→ **What this task involves**:
Every record is to be copied unchanged, except that its pictures are removed.

→ **Records supplied**:
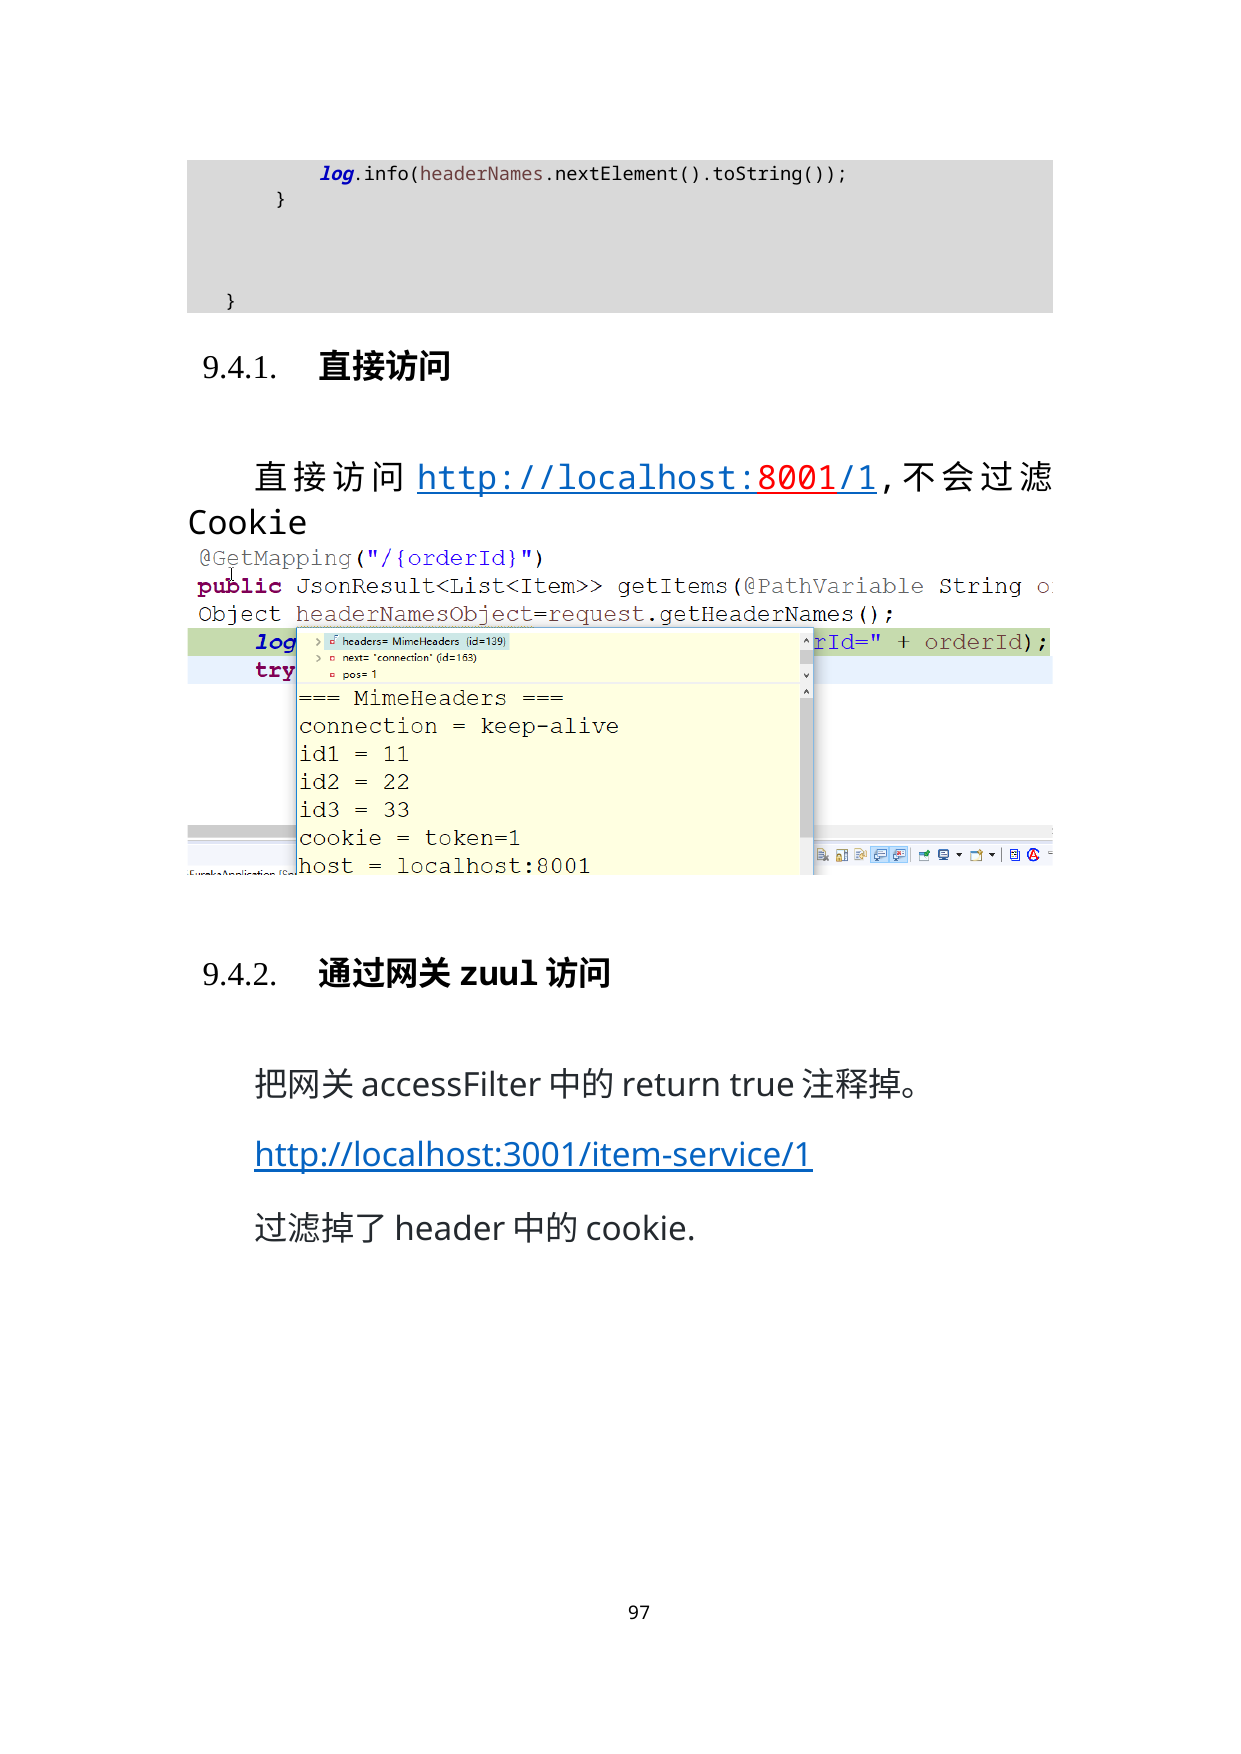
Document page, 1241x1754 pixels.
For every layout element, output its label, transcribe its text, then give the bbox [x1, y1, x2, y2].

text 过滤掉了header中的cookie. [187, 1202, 1053, 1250]
text } [187, 287, 1053, 313]
text } [187, 185, 1053, 211]
text log.info(headerNames.nextElement().toString()); [187, 160, 1053, 185]
text http://localhost:3001/item-service/1 [187, 1131, 1053, 1177]
text 把网关accessFilter中的return true注释掉。 [187, 1058, 1053, 1106]
picture [187, 544, 1053, 875]
subtitle 通过网关zuul访问 [202, 947, 1053, 995]
subtitle 直接访问 [202, 340, 1053, 388]
text 直接访问http://localhost:8001/1,不会过滤Cookie [187, 450, 1053, 544]
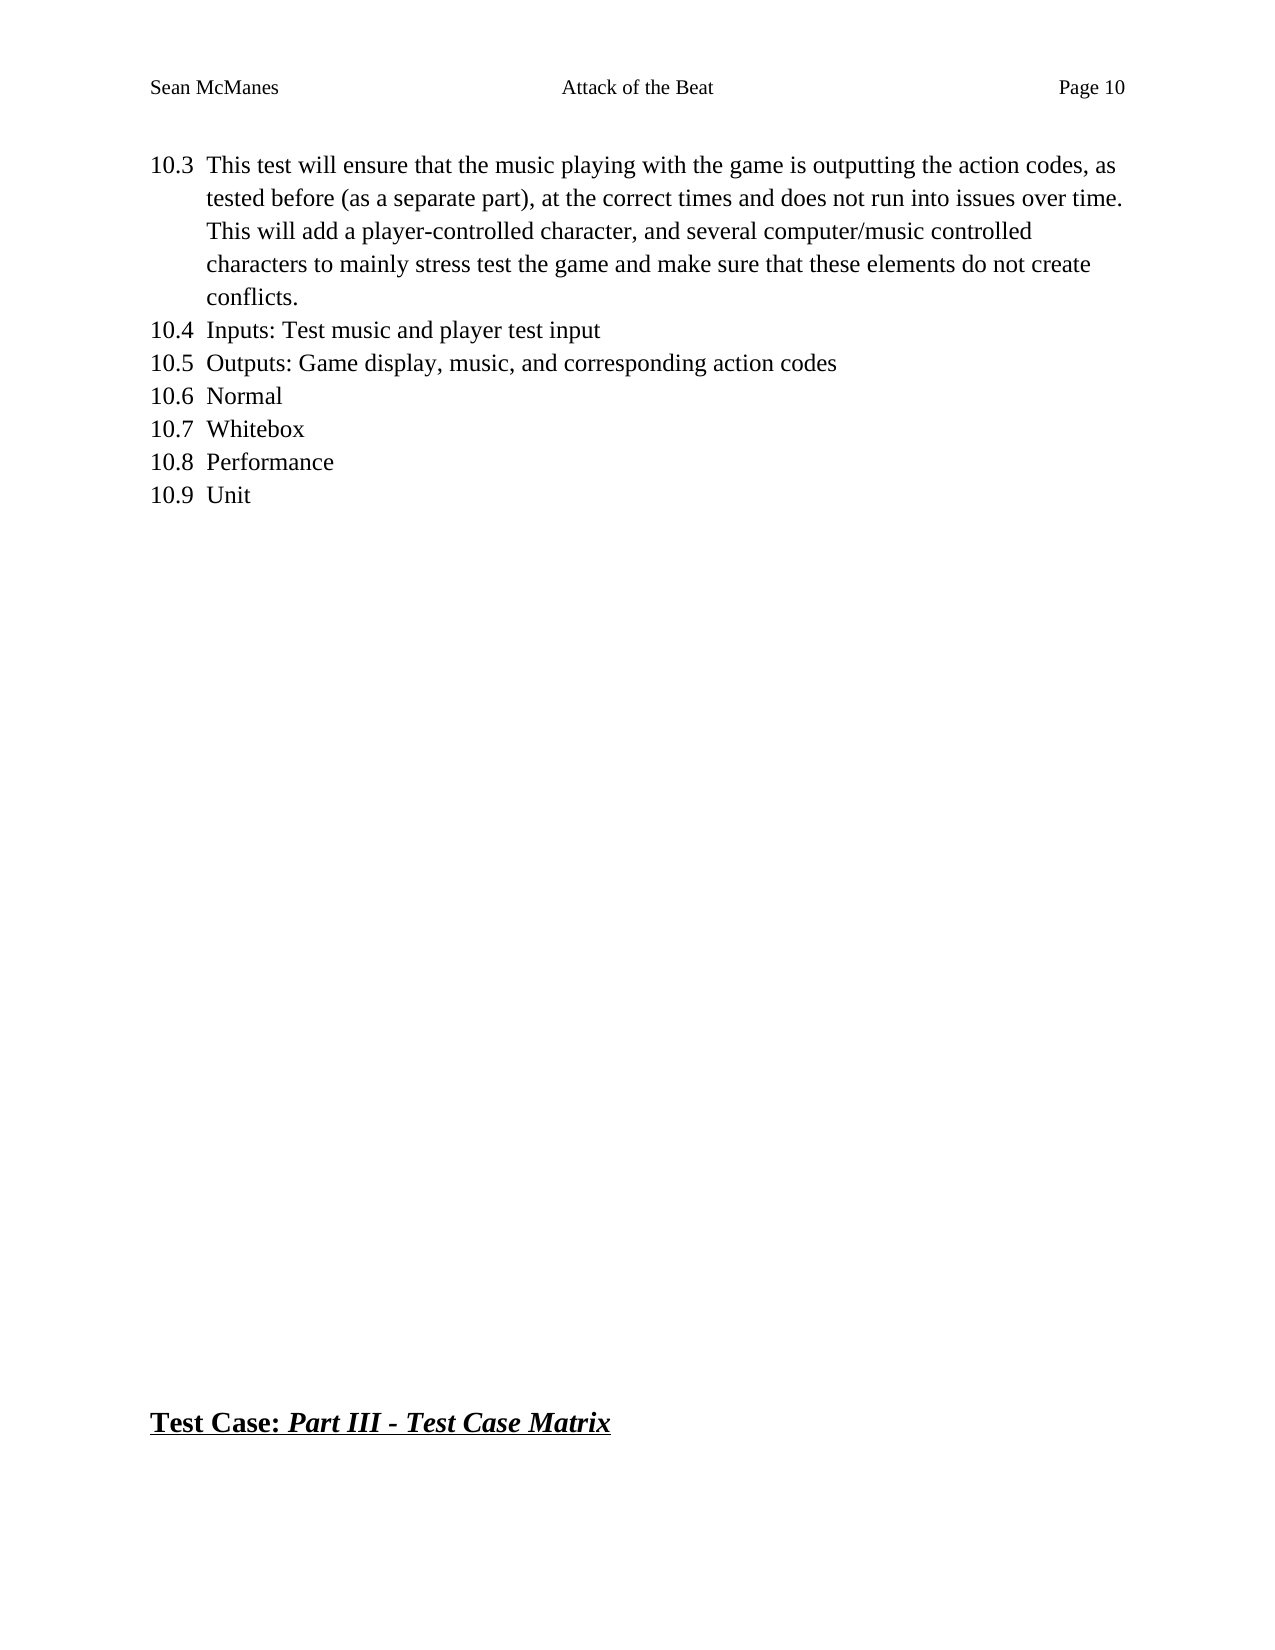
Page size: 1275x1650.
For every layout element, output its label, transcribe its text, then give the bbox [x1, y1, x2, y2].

text 10.9 Unit [150, 480, 1125, 509]
text 10.5 Outputs: Game display, music, and corresponding action codes [150, 348, 1125, 377]
text 10.3 This test will ensure that the music playing with the game is outputting the action codes, as tested before (as a separate part), at the correct times and does not run into issues over time. This will add a player-controlled character, and several computer/music controlled characters to mainly stress test the game and make sure that these elements do not create conflicts. [150, 150, 1125, 311]
text 10.4 Inputs: Test music and player test input [150, 315, 1125, 344]
text 10.8 Performance [150, 447, 1125, 476]
text 10.7 Whitebox [150, 414, 1125, 443]
text Test Case: Part III - Test Case Matrix [150, 1405, 1125, 1438]
text 10.6 Normal [150, 381, 1125, 410]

→ **Expected output**:
Document page, 1241x1754 pixels.
For every layout element, output its label, transcribe its text, then give the bbox [x1, y1, x2, y2].

text 过滤掉了header中的cookie. [187, 1202, 1053, 1250]
text } [187, 287, 1053, 313]
text } [187, 185, 1053, 211]
text log.info(headerNames.nextElement().toString()); [187, 160, 1053, 185]
text http://localhost:3001/item-service/1 [187, 1131, 1053, 1177]
text 把网关accessFilter中的return true注释掉。 [187, 1058, 1053, 1106]
picture [187, 544, 1053, 875]
subtitle 通过网关zuul访问 [202, 947, 1053, 995]
subtitle 直接访问 [202, 340, 1053, 388]
text 直接访问http://localhost:8001/1,不会过滤Cookie [187, 450, 1053, 544]
Page size: 1275x1650.
For every layout element, output its label, transcribe its text, then give the bbox [x1, y1, x2, y2].

text 10.9 Unit [150, 480, 1125, 509]
text 10.5 Outputs: Game display, music, and corresponding action codes [150, 348, 1125, 377]
text 10.3 This test will ensure that the music playing with the game is outputting the action codes, as tested before (as a separate part), at the correct times and does not run into issues over time. This will add a player-controlled character, and several computer/music controlled characters to mainly stress test the game and make sure that these elements do not create conflicts. [150, 150, 1125, 311]
text 10.4 Inputs: Test music and player test input [150, 315, 1125, 344]
text 10.8 Performance [150, 447, 1125, 476]
text 10.7 Whitebox [150, 414, 1125, 443]
text Test Case: Part III - Test Case Matrix [150, 1405, 1125, 1438]
text 10.6 Normal [150, 381, 1125, 410]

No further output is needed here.